# Stated problem 1:
Transcribe the passage of the lacrosse article between "If your local" and "players and swimmers.", inclusive.

# Source:
++++++++++

College lacrosse players use more marijuana than other student athletes, says NCAA poll

(Toni L. Sandys/The Washington Post)

If your local college lacrosse team looks a bit glassy-eyed, that could be because they stayed up all night studying for an important exam, or it could be because they just smoked some pot. NCAA researchers found that 46 percent of college men’s lacrosse players admitted to using marijuana in the past year. That’s more than twice as many as reported by athletes in track, basketball, tennis and golf.

College women’s lacrosse players fared slightly better in the survey, just narrowly taking the first-place spot over field hockey players and swimmers.

Or maybe these statistics just mean lacrosse players are more honest than other college athletes. The survey was self-reported, after all.

Marijuana use also differed depending on NCAA division. According to the research, Division III athletes admitted to using more weed than their Division II and Division I peers.

++++++++++

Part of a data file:
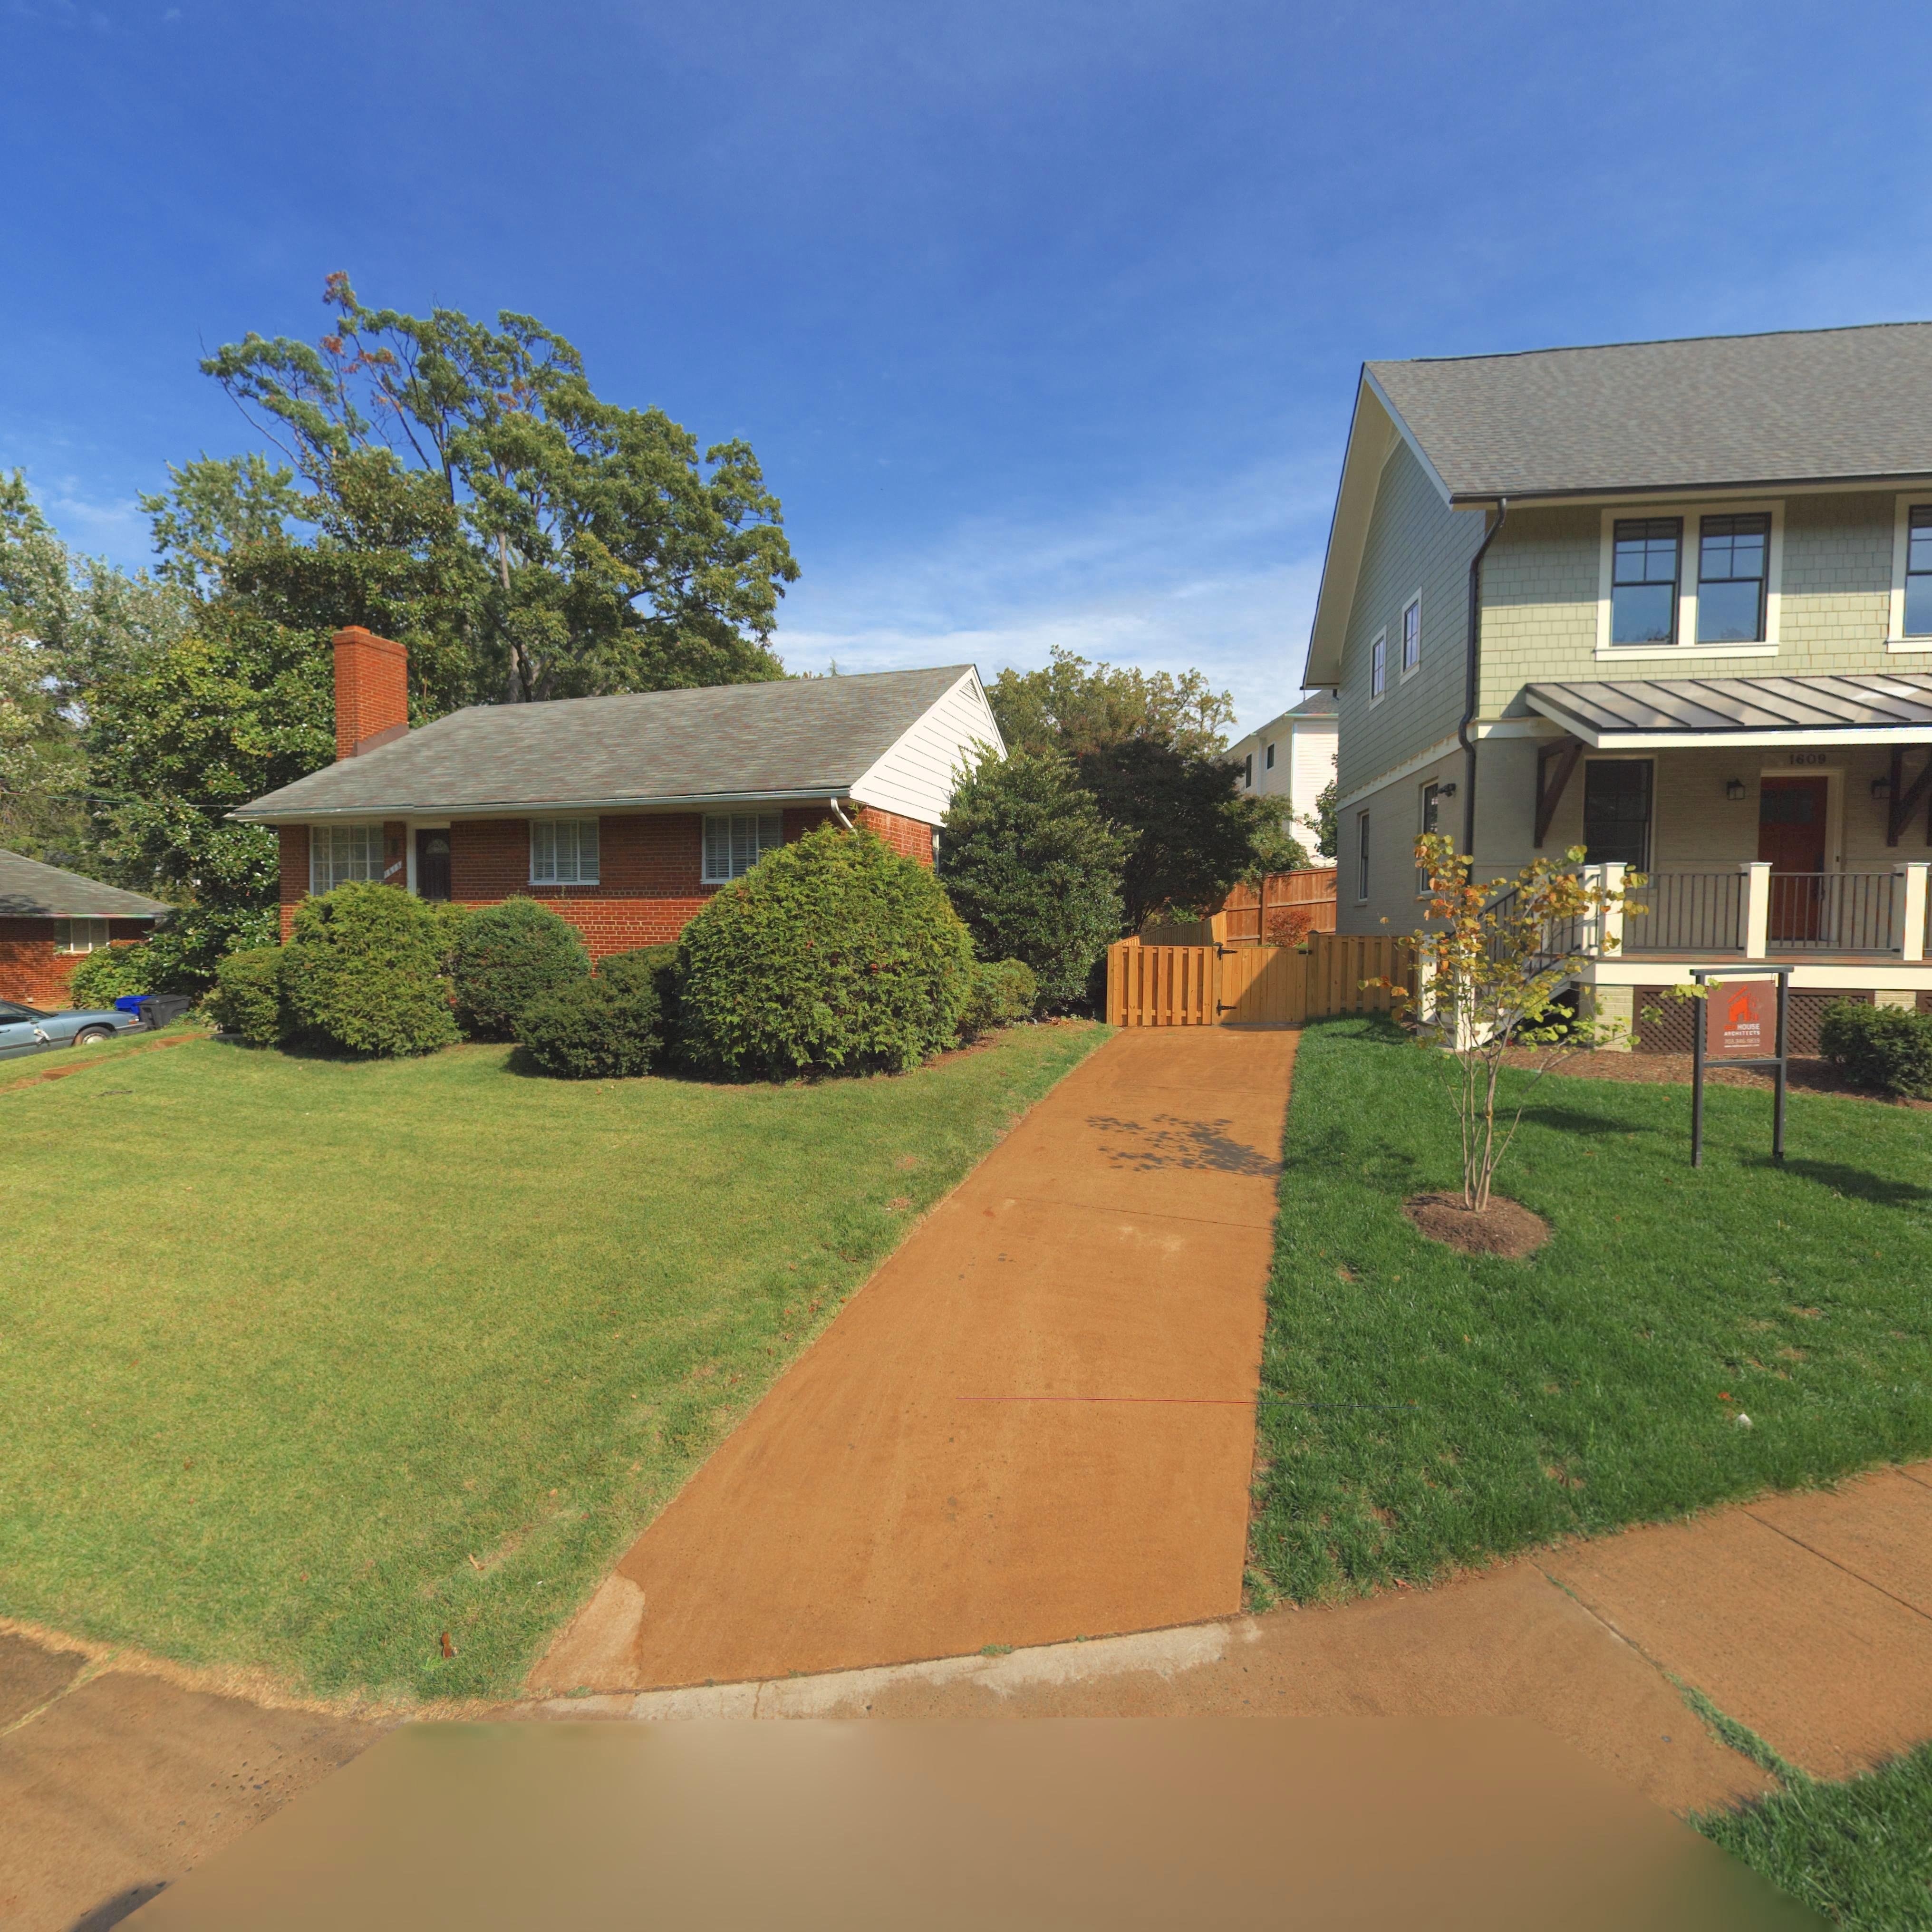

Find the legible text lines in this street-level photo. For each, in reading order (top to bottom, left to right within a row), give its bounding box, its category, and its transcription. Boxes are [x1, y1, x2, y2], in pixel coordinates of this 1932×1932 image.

[1789, 753, 1826, 765] StreetNumber: 1609
[384, 860, 401, 879] StreetNumber: 1615
[1722, 1022, 1761, 1032] None: REDHOUSE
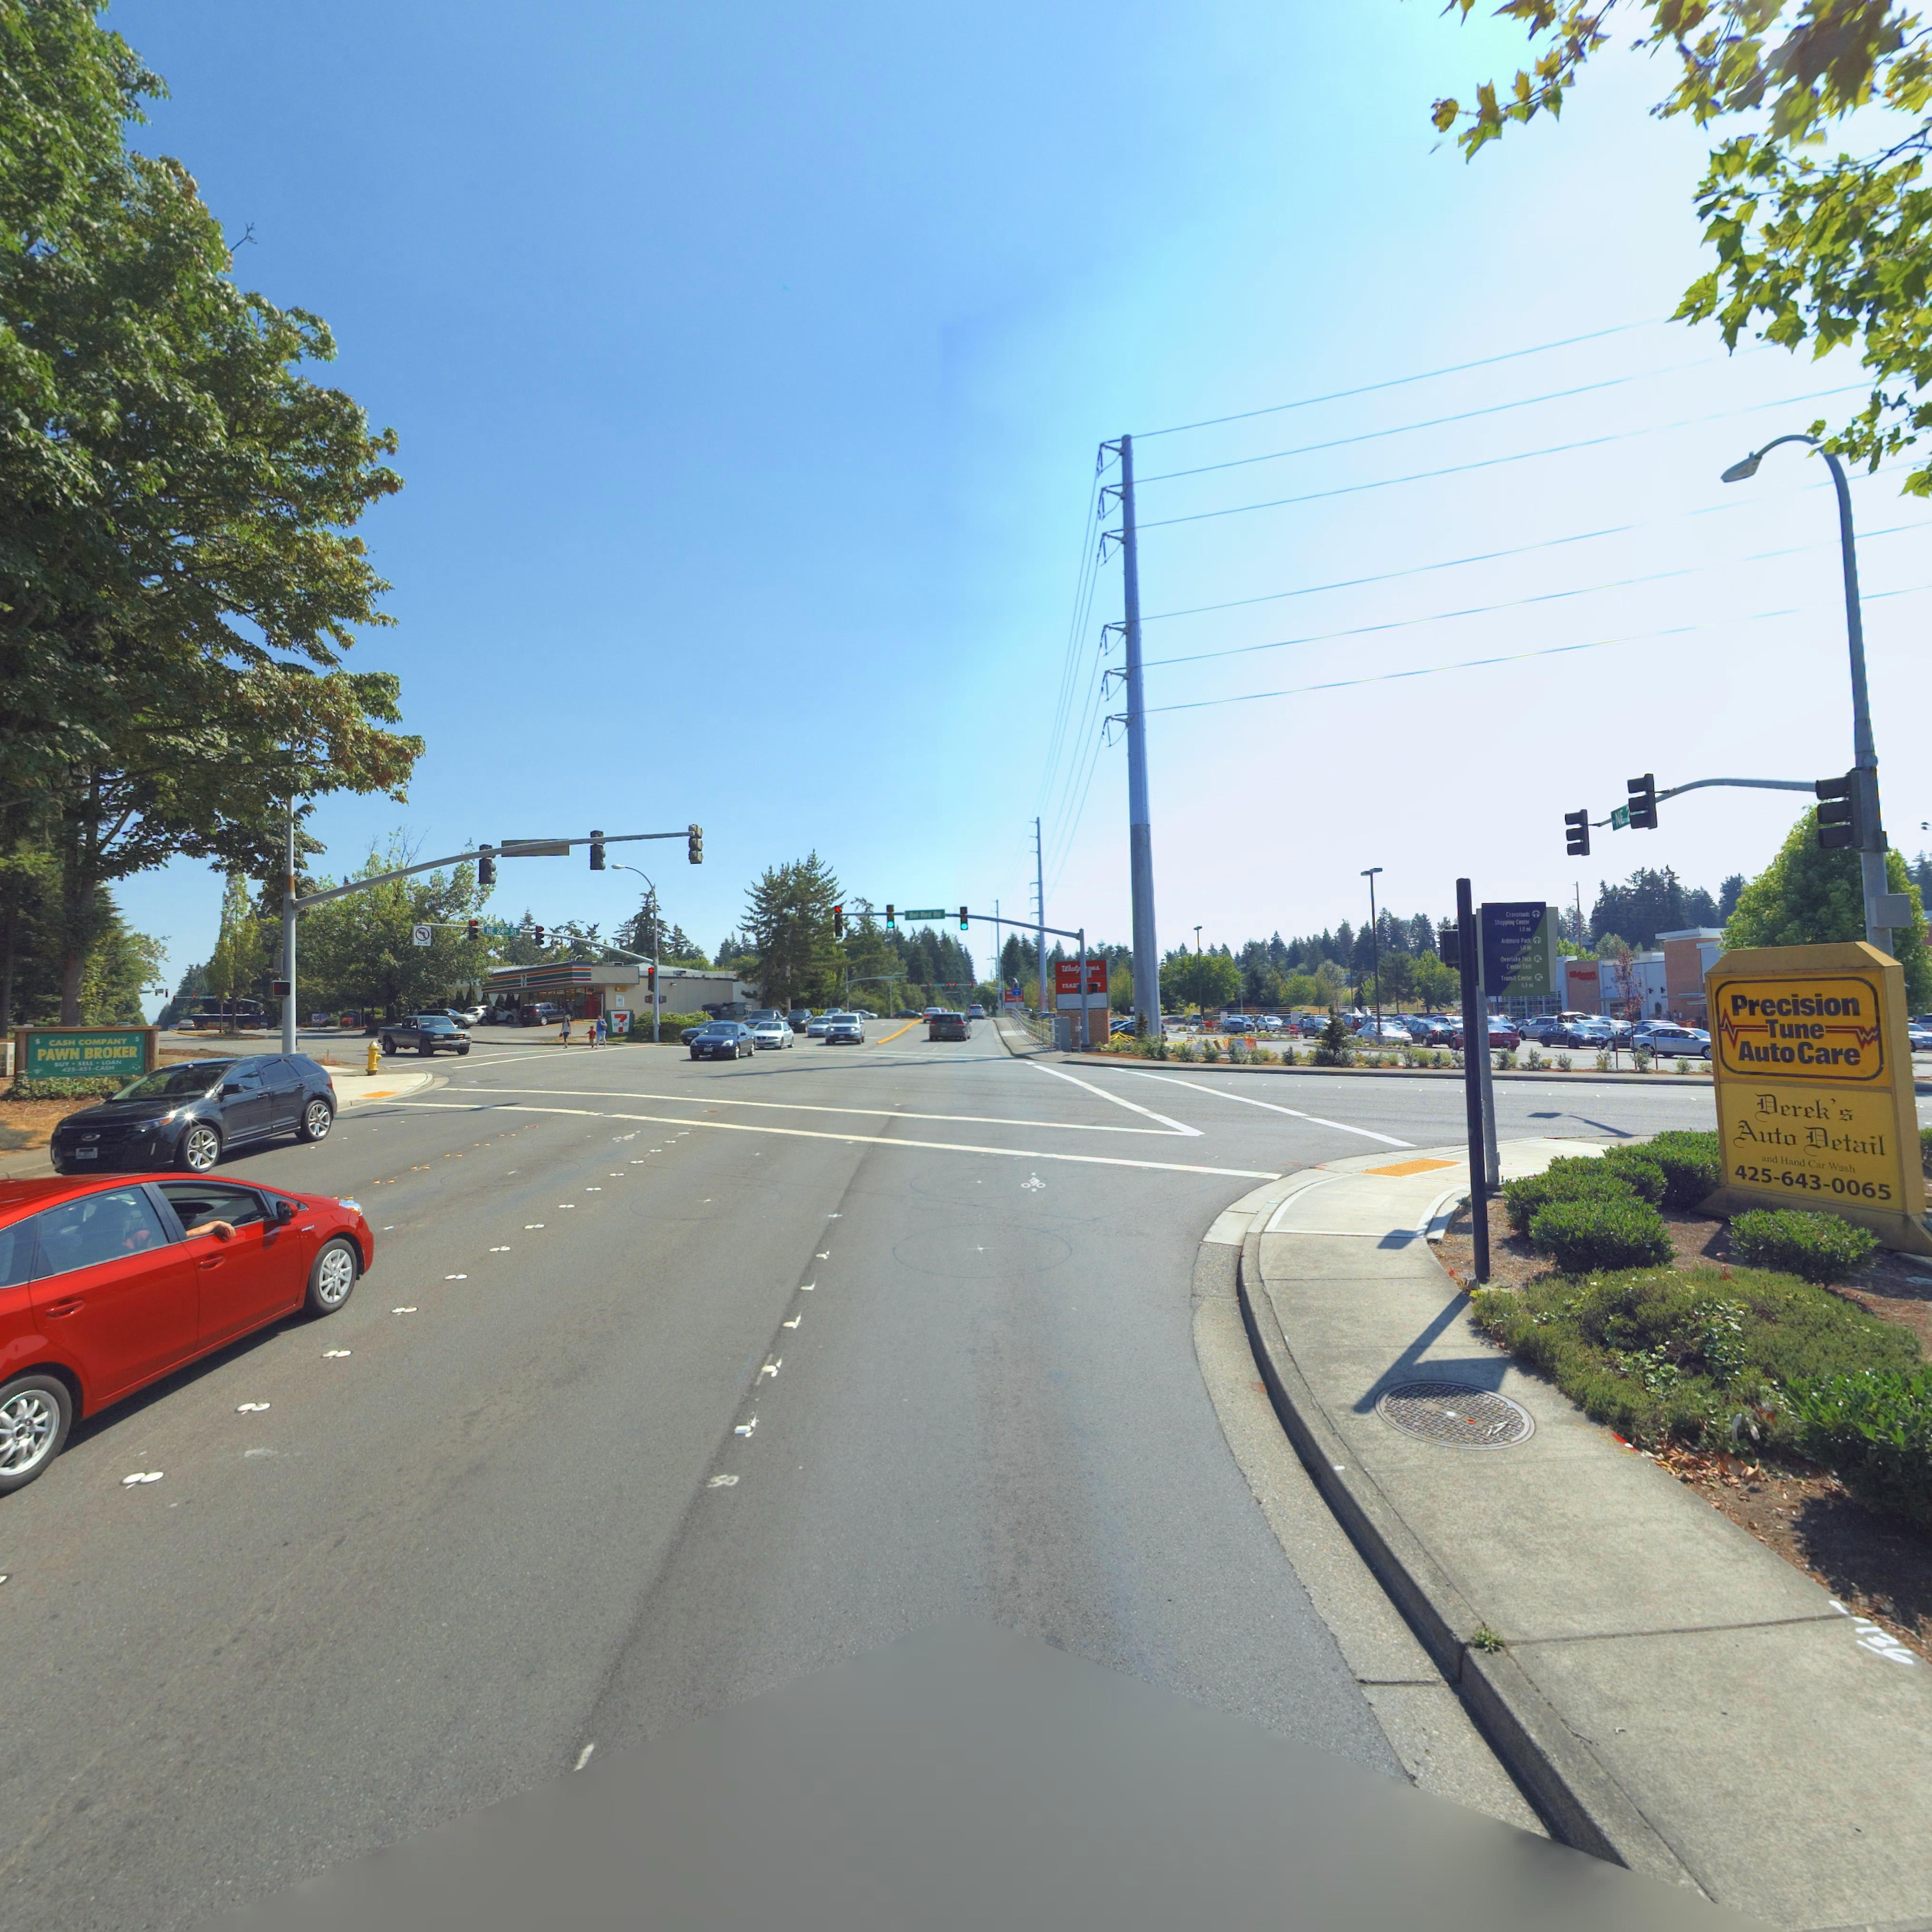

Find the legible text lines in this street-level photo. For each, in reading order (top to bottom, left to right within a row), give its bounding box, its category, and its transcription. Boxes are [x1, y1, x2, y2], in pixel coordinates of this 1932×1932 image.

[1729, 992, 1862, 1017] BusinessName: Precision
[1764, 1018, 1826, 1041] BusinessName: Tune
[48, 1038, 127, 1046] BusinessName: CASH COMPANY
[38, 1046, 137, 1061] BusinessName: PAWN BROKER
[1738, 1041, 1860, 1065] BusinessName: AutoCare
[1754, 1090, 1858, 1124] BusinessName: Derek's
[1730, 1117, 1894, 1157] BusinessName: Auto Detail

++++++++++

# Stated problem 2:
From the start of the rows through the line containing "[1789, 753, 1826, 765] StreetNumber: 1609", change "reading order" to "display order" and keep everything else the same. Leave out the pictures.

# Written solution 1:
If your local college lacrosse team looks a bit glassy-eyed, that could be because they stayed up all night studying for an important exam, or it could be because they just smoked some pot. NCAA researchers found that 46 percent of college men’s lacrosse players admitted to using marijuana in the past year. That’s more than twice as many as reported by athletes in track, basketball, tennis and golf.

College women’s lacrosse players fared slightly better in the survey, just narrowly taking the first-place spot over field hockey players and swimmers.

# Written solution 2:
Find the legible text lines in this street-level photo. For each, in display order (top to bottom, left to right within a row), give its bounding box, its category, and its transcription. Boxes are [x1, y1, x2, y2], in pixel coordinates of this 1932×1932 image.

[1789, 753, 1826, 765] StreetNumber: 1609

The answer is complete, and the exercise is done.